Activity list –
A – List every numbered example cited in the passage on metonymy, giving each number as it appears in parentheses.
B – Continue the passage on metonymy from the point where it stops.

The but-clause in (19) makes pragmatic sense
only if the clause General Motors had to
stop production on Monday has the prominent metonymically derived reading
‘General Motors stopped production
on Monday’. The source meaning of the first clause in (19) (the ‘obligation’
sense) is certainly active, but the relevant
sense is the target meaning, because it is only against the ‘factuality’
sense of the first clause that the second clause can be interpreted in a
reasonable way.
Also consider sentence (20) from a newspaper
article, whose metonymic structure is sketched in Figure 7:
(20)
North Korea’s willingness to
publicly flout its international commitments suggests it is trying to force
itself onto Washington’s agenda to win an oft-stated goal: talks with its
longtime foe about a nonaggression treaty. [The Southern Illinoisan, 26 December 2002]
From the context it is clear
that the writer of example (20) intends to convey the idea that North Korea is
not only willing to flout its international commitments, but that it actually does flout them. In other words, we have
a highly productive metonymically induced inferential principle here: willingness to act for (actual) action. Moreover,
despite the high degree of activation or salience of the source meaning, the
target meaning seems to be conceptually more important and relevant
than the source meaning. What the whole newspaper article is about is not so
much what North Korea is willing to do as to what it has already done and will
do in terms of nuclear weapons development.
To summarize, we contend that in a prototypical
metonymy the target meaning is more prominent than the source meaning, although
the source meaning must of course have a sufficient degree of salience in the
context of the utterance in order to be able to activate the target. But the
raison d’être of metonymy is to make the target not only accessible, as suggested by the reference-point theory of metonymy,
but, just as importantly, to make it available
for the ensuing discourse. As can be seen in example (20) above, the assumption
(metonymic target) that North Korea has already developed or will develop the
nuclear weapons is the starting-point of future debates about what can be done
about this dangerous situation.
If it is the case that the
relatively greater conceptual prominence of the target meaning is a feature of
prototypical metonymies, the traditional view of metonymy as a ‘stand-for’,
i.e. a substitution relation, does not
look so wrong after all. In this perspective, substitution of the target for the
source meaning is the borderline case where the target meaning has become maximally prominent. When this happens,
there is no metonymic relation anymore, because the source meaning has simply
been supplanted by the target meaning.
The property of conceptual
prominence postulated here for prototypical conceptual metonymies seems to be
related to what Erteschik-Shir (1979: 443)) calls dominance (of a syntactic constituent) in
a different context. A constituent is called dominant in an utterance if and only if the speaker intends to
direct the attention of the hearer to
the conceptual content of the constituent. The dominant constituent becomes “the
natural candidate for the topic of further conversation” (443). A procedure
for testing dominance is the reaction of a speaker B to the sentence uttered by
a speaker A. B responds by a sentence in which the dominant constituent X is
assigned a truth, a probability, or an interest value as in example (21):
(21)
A: John said that Mary kissed Bill.
B: That’s a lie, she didn’t (kiss Bill).

Material shown –
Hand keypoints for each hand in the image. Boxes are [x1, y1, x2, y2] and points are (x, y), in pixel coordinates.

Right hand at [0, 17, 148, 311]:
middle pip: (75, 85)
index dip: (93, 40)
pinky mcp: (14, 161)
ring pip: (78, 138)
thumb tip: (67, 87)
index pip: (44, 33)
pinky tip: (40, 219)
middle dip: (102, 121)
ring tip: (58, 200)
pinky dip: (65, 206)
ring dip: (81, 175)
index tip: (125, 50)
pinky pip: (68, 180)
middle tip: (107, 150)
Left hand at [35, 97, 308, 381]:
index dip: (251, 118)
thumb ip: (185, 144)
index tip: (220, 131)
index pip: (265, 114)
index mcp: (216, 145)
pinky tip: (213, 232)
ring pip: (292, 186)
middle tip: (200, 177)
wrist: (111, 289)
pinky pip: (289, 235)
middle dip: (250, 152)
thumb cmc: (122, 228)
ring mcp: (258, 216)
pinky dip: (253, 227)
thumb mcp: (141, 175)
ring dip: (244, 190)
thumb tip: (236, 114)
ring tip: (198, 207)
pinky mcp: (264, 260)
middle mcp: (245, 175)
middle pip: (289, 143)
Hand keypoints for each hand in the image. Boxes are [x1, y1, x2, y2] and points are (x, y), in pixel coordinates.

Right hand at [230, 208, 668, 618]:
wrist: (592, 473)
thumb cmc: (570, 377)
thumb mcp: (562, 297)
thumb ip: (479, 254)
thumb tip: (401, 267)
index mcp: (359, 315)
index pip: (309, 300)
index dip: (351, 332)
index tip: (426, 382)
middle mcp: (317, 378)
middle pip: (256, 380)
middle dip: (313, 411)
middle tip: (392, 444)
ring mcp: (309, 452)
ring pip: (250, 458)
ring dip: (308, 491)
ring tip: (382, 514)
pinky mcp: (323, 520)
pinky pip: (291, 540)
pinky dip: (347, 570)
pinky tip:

Task responses –
A – (19), (20), (21)

B –
Speaker B’s reaction to
speaker A’s utterance may relate to the truth-value of the embedded proposition that Mary kissed Bill; in other words, the
complement clause is the object of speaker B’s judgment. (Of course, B’s
utterance may also be a truth evaluation of the proposition expressed by A as a
whole). In the metonymic framework adopted here, B’s
reaction is based on an interpretation of A’s utterance guided by the metonymy
attributed assertion for assertion,
i.e. the proposition asserted by John is treated as if it had been asserted by
speaker A. The interesting point about such examples as (21) is that a
metonymically implied concept is conceptually as prominent as, or even more
prominent than, its explicitly expressed source concept.
In light of what we have said about the conceptual prominence of the
target in prototypical metonymies, it seems that some cases that have often been
adduced as typical examples of
metonymy are not such good examples after all. Consider the hoary example
(22)
Nixon bombed Hanoi. (Lakoff & Johnson 1980:
38)
which is usually analyzed as exemplifying the metonymy controller for controlled. As Lakoff and
Johnson (1980: 39) point out, Nixon himself did not drop the bombs on Hanoi, but
he was ultimately responsible for this military action. In other words, the
referent designated by the source meaning is the ultimate causer of the action. However, it is not the rather indeterminate target meaning that is
conceptually prominent, but the source meaning itself (see Figure 8):

This situation is however quite different from the metonymic relation in
(23):
(23)
The sax has the flu today. (Lakoff & Johnson
1980: 38)
which is represented in Figure 9.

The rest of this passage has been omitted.